Task requirements: The answer must consist of every line from the entries that holds the word "CROSS".

Data supplied:
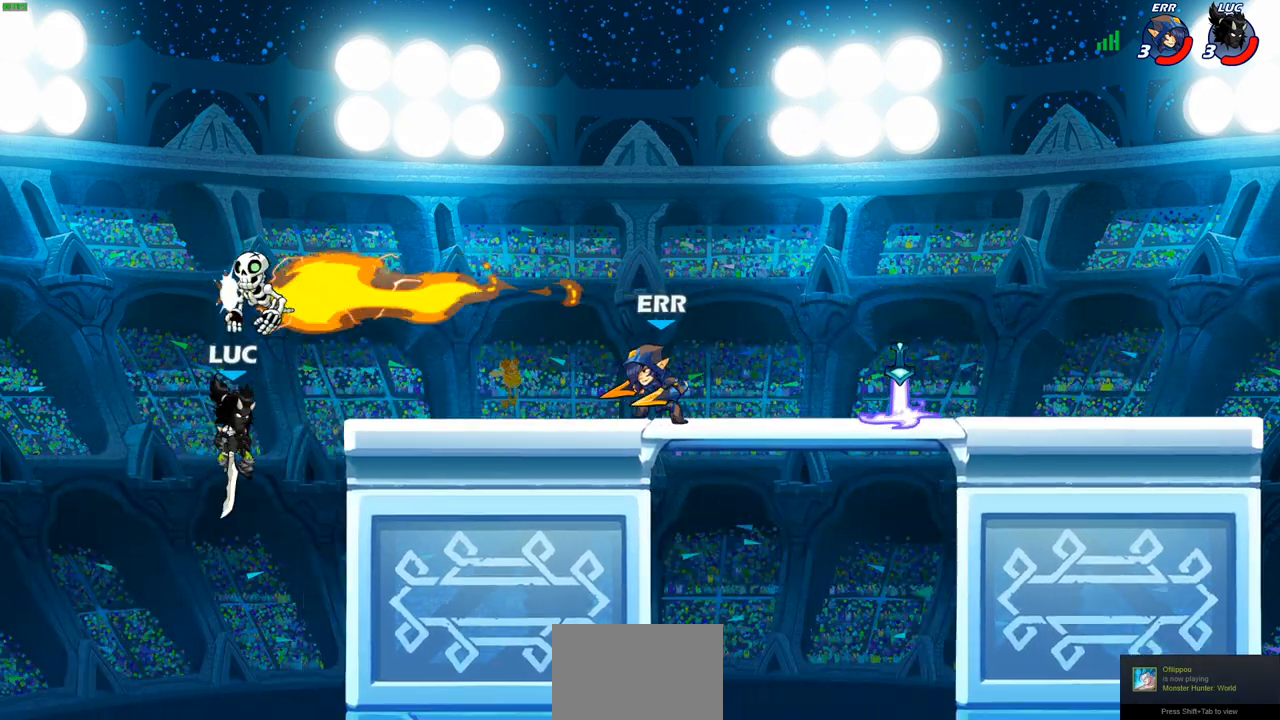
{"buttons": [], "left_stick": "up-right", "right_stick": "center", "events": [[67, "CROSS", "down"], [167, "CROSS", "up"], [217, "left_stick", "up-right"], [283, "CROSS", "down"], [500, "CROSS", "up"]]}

---

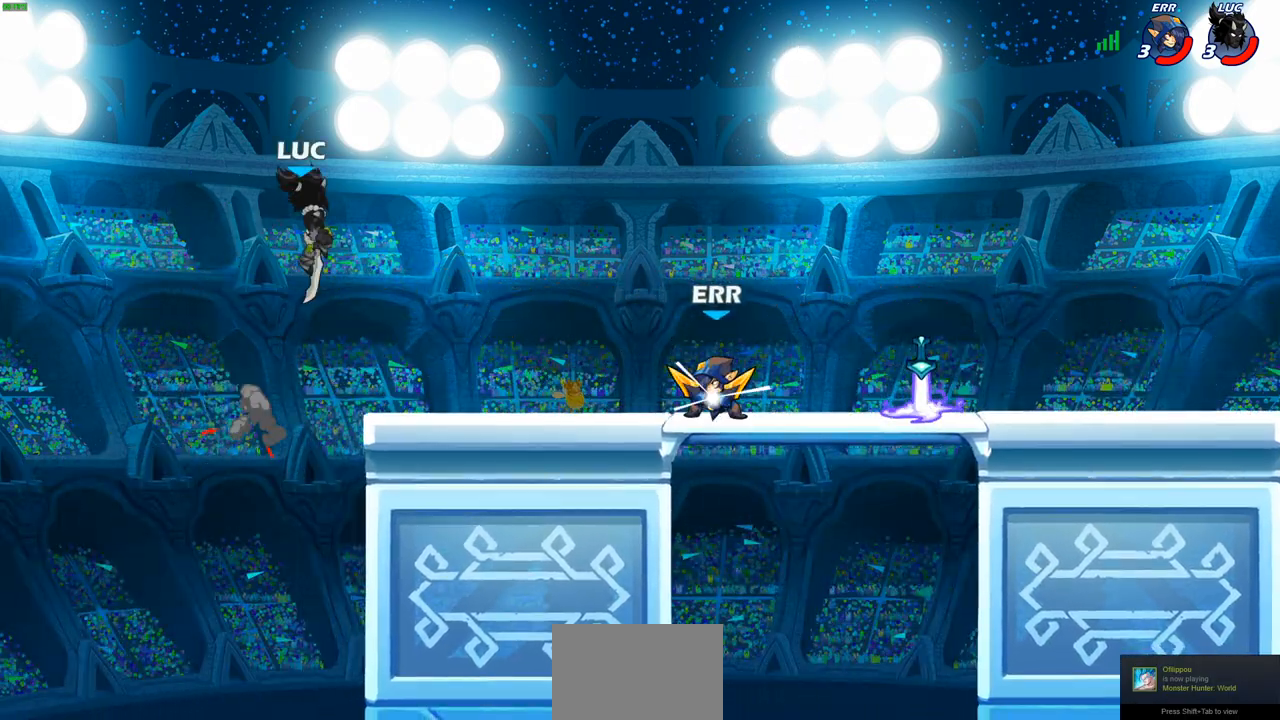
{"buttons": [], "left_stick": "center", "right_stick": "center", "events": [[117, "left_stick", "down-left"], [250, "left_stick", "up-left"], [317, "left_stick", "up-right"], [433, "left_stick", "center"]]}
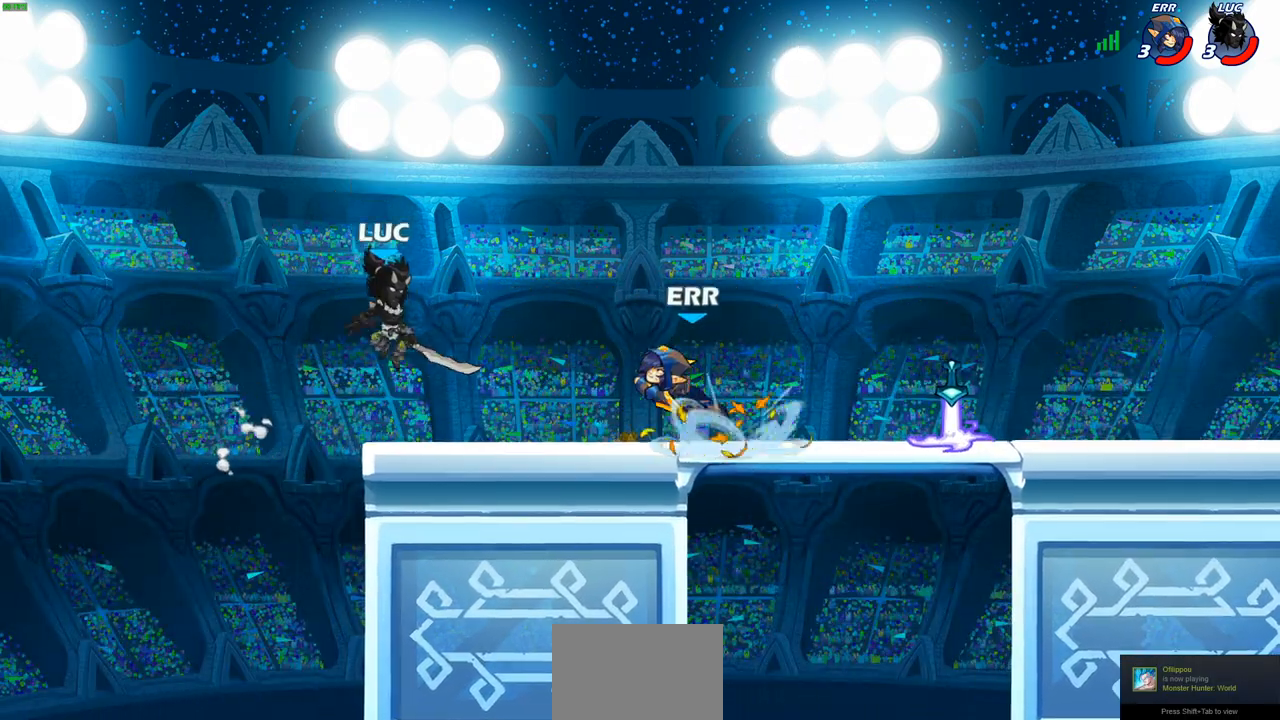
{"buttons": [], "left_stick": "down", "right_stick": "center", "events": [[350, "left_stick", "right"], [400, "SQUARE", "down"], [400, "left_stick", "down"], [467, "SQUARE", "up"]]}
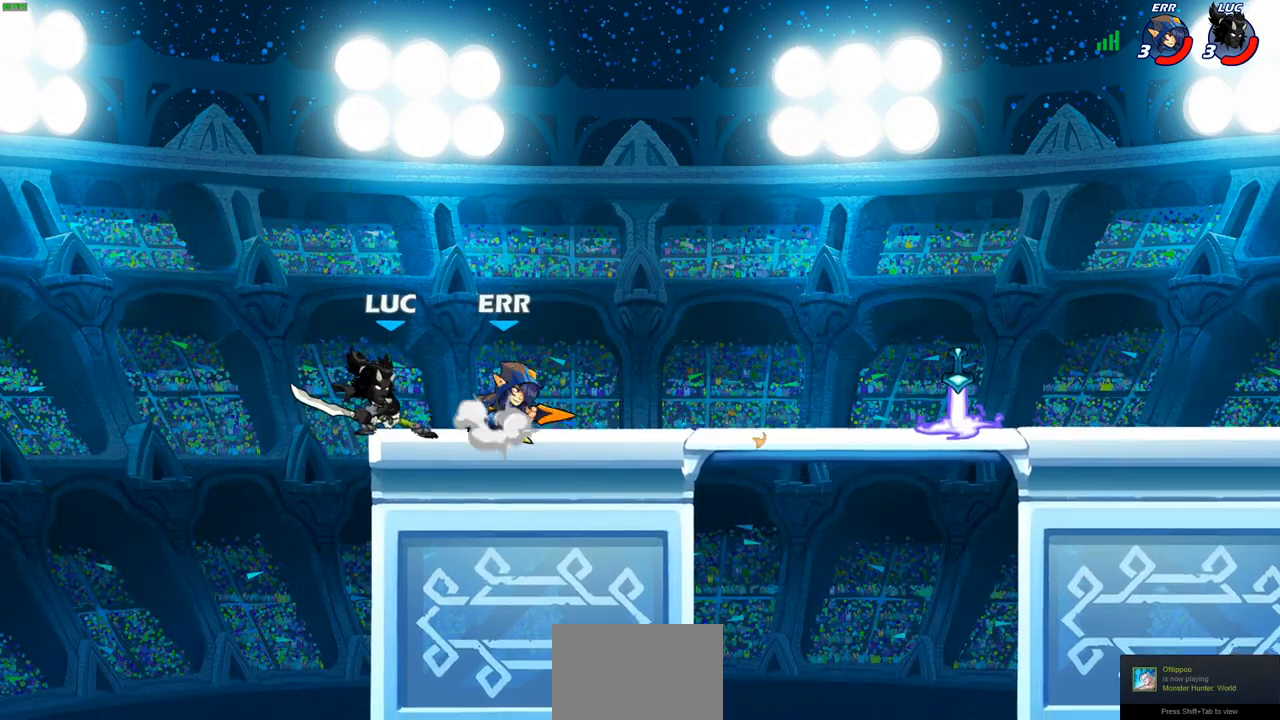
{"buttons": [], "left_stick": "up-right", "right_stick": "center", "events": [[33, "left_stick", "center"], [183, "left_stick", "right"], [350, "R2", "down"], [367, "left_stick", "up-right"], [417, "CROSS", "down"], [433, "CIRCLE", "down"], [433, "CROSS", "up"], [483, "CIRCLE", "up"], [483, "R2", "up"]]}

Result of the exercise:
{"buttons": [], "left_stick": "up-right", "right_stick": "center", "events": [[67, "CROSS", "down"], [167, "CROSS", "up"], [217, "left_stick", "up-right"], [283, "CROSS", "down"], [500, "CROSS", "up"]]}
{"buttons": [], "left_stick": "up-right", "right_stick": "center", "events": [[33, "left_stick", "center"], [183, "left_stick", "right"], [350, "R2", "down"], [367, "left_stick", "up-right"], [417, "CROSS", "down"], [433, "CIRCLE", "down"], [433, "CROSS", "up"], [483, "CIRCLE", "up"], [483, "R2", "up"]]}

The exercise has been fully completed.